Josh Rogers is the senior vice president of Data Integration Business at Syncsort. Josh holds an M.B.A. from Harvard Business School and a B.A. in economics from Davidson College. He had previously worked for Bank of America, Endeca, and IBM and has more than six years of experience in data management. In this interview he talks about Syncsort’s solutions to provide improved sort capabilities for big data analytics and gives insights into open problems in this space.
Sramana Mitra: Josh, let’s start with setting some context about Syncsort. What do you do as a company? Who are the customers? What is the primary value proposition?
Josh Rogers: Syncsort is a data integration company that was founded in 1968. We were originally founded around mainframe technologies. Our original solution in the marketplace was a sort utility for the mainframe operating system. The reason I start describing the company at that point is because architectural approach that we applied to solving the processing of data at that time is relative to what we do today.

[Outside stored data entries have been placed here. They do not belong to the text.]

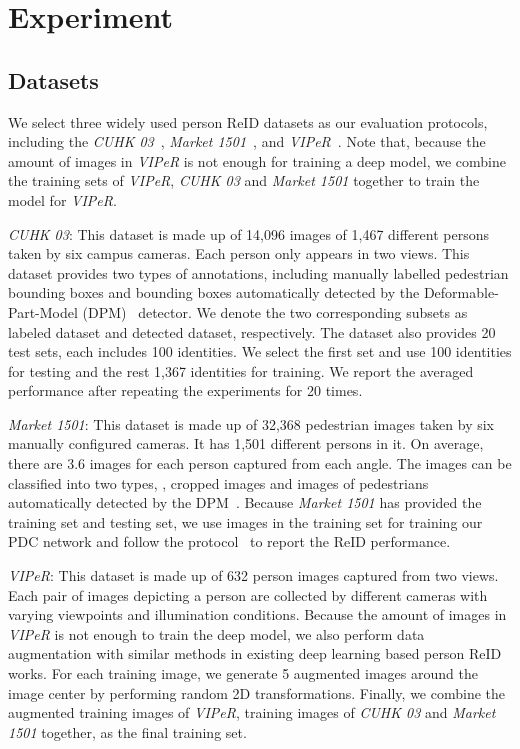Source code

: \documentclass[10pt,twocolumn,letterpaper]{article}
\begin{document}
\section{Experiment}
\subsection{Datasets}
\label{sec:datsets}
We select three widely used person ReID datasets as our evaluation protocols, including the \emph{CUHK 03}~\cite{li2014deepreid}, \emph{Market 1501}~\cite{zheng2015scalable}, and \emph{VIPeR}~\cite{gray2007evaluating}. Note that, because the amount of images in \emph{VIPeR} is not enough for training a deep model, we combine the training sets of \emph{VIPeR}, \emph{CUHK 03} and \emph{Market 1501} together to train the model for \emph{VIPeR}.

{\emph{CUHK 03}}:
This dataset is made up of 14,096 images of 1,467 different persons taken by six campus cameras. Each person only appears in two views. This dataset provides two types of annotations, including manually labelled pedestrian bounding boxes and bounding boxes automatically detected by the Deformable-Part-Model (DPM)~\cite{felzenszwalb2008discriminatively} detector. We denote the two corresponding subsets as labeled dataset and detected dataset, respectively. The dataset also provides 20 test sets, each includes 100 identities. We select the first set and use 100 identities for testing and the rest 1,367 identities for training. We report the averaged performance after repeating the experiments for 20 times.

{\emph{Market 1501}:} This dataset is made up of 32,368 pedestrian images taken by six manually configured cameras. It has 1,501 different persons in it. On average, there are 3.6 images for each person captured from each angle. The images can be classified into two types, \ie, cropped images and images of pedestrians automatically detected by the DPM~\cite{felzenszwalb2008discriminatively}. Because \emph{Market 1501} has provided the training set and testing set, we use images in the training set for training our PDC network and follow the protocol~\cite{zheng2015scalable} to report the ReID performance.

{\emph{VIPeR}:} This dataset is made up of 632 person images captured from two views. Each pair of images depicting a person are collected by different cameras with varying viewpoints and illumination conditions. Because the amount of images in \emph{VIPeR} is not enough to train the deep model, we also perform data augmentation with similar methods in existing deep learning based person ReID works. For each training image, we generate 5 augmented images around the image center by performing random 2D transformations. Finally, we combine the augmented training images of \emph{VIPeR}, training images of \emph{CUHK 03} and \emph{Market 1501} together, as the final training set.
\end{document}
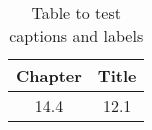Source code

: \begin{table}[h!]
\centering
\begin{tabular}{cc}
{Chapter} & {Title} \\ 
\hline
{14.4} & {12.1} \\
\end{tabular}
\caption{Table to test captions and labels}
\label{table:1}
\end{table}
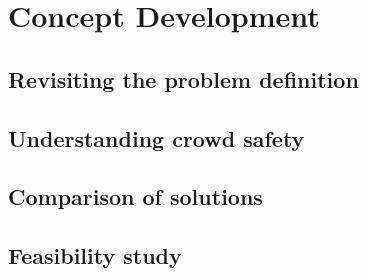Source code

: \chapter{Concept Development}

\section{Revisiting the problem definition}

\section{Understanding crowd safety}

\section{Comparison of solutions}

\section{Feasibility study}
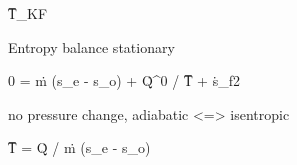 T̅_KF

Entropy balance stationary

0 = ṁ (s_e - s_o) + Q̇^0 / T̅ + ṡ_f2

no pressure change, adiabatic <=> isentropic

T̅ = Q̇ / ṁ (s_e - s_o)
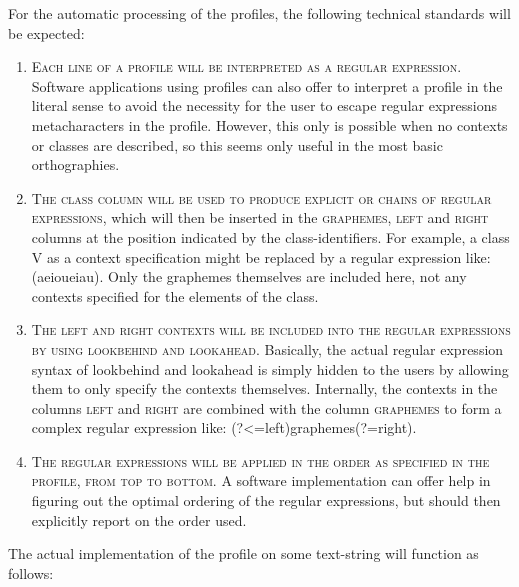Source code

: For the automatic processing of the profiles, the following technical standards
will be expected:

\begin{enumerate}
	\def\labelenumi{\arabic{enumi}.} \item \textsc{Each line of a profile
	will be interpreted as a regular expression. }Software applications
	using profiles can also offer to interpret a profile in the literal
	sense to avoid the necessity for the user to escape regular expressions
	metacharacters in the profile. However, this only is possible when no
	contexts or classes are described, so this seems only useful in the most
	basic orthographies.  \item \textsc{The \textsc{class} column will be
	used to produce explicit \textsc{or} chains of regular expressions},
	which will then be inserted in the \textsc{graphemes}, \textsc{left} and
	\textsc{right} columns at the position indicated by the
	class-identifiers. For example, a class \textsc{V} as a context
	specification might be replaced by a regular expression like:
	(a\textbar{}e\textbar{}i\textbar{}o\textbar{}u\textbar{}ei\textbar{}au).
	Only the graphemes themselves are included here, not any contexts
	specified for the elements of the class.  \item \textsc{The
	\textsc{left} and \textsc{right} contexts will be included into the
	regular expressions by using lookbehind and lookahead}. Basically, the
	actual regular expression syntax of lookbehind and lookahead is simply
	hidden to the users by allowing them to only specify the contexts
	themselves. Internally, the contexts in the columns \textsc{left} and
	\textsc{right} are combined with the column \textsc{graphemes} to form a
	complex regular expression like: (?\textless{}=left)graphemes(?=right).
	\item \textsc{The regular expressions will be applied in the order as
	specified in the profile, from top to bottom.} A software implementation
	can offer help in figuring out the optimal ordering of the regular
	expressions, but should then explicitly report on the order used.
\end{enumerate}

The actual implementation of the profile on some text-string will function as
follows:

In the company’s original solution, we figured out that sort workload was taking up a huge amount of the processing power for powering mainframe workloads. What we found was to allow customers to analyze the data that they wanted to analyze. There needed to be a way to increase the performance of the sort workload as well as use less CPU time to accomplish the processing requirements of that workload. So, the company set about to define an innovative architecture to meet those two requirements.
SM: What segments of data sets were/are you working with?
JR: Originally we were working with mainframe data sets. It was largely in financial services, healthcare, and telecommunications. Those are still three of the top four verticals that we operate in.
SM: How has that evolved?
JR: What we found over the past 40 years is the ability to do more with less, as people are analyzing larger and larger data sets. We participated in every stage of computing as customers have tried to break those boundaries. Today we run on half the mainframes [we did before], and it has been a very successful business for us. When Windows and UNIX came into the data center in the early 1990s, we brought that same technology into open systems. In the early 2000s we expanded our sort capabilities to create a high-performance ETL technology. We are used in about 2,000 organizations today. Mostly those are large enterprises, but we also deal with a lot of medium-sized businesses that are in information intensive industries, such as data services or e-commerce organizations that want to do a lot of analysis.
SM: What is the products and services ecosystem around you like? Whom do you sit on top of? Whom do you connect with with APIs? What do you need around you for this to work?
JR: We operate largely in the data warehousing space, which is a component of analytics. Generally, our job in the architecture is to grab data from where it sits and move it into these analytic environments. We have partnerships with companies like Teradata, Netezza, Vertica, Greenplum and a lot of the NPP data warehouses that provide large-scale analytic environments. We also have partnerships with people in the systems integration space. The goal is to make sure that we can get data from any source, bring it into the analytic environment, and do that in a performing way.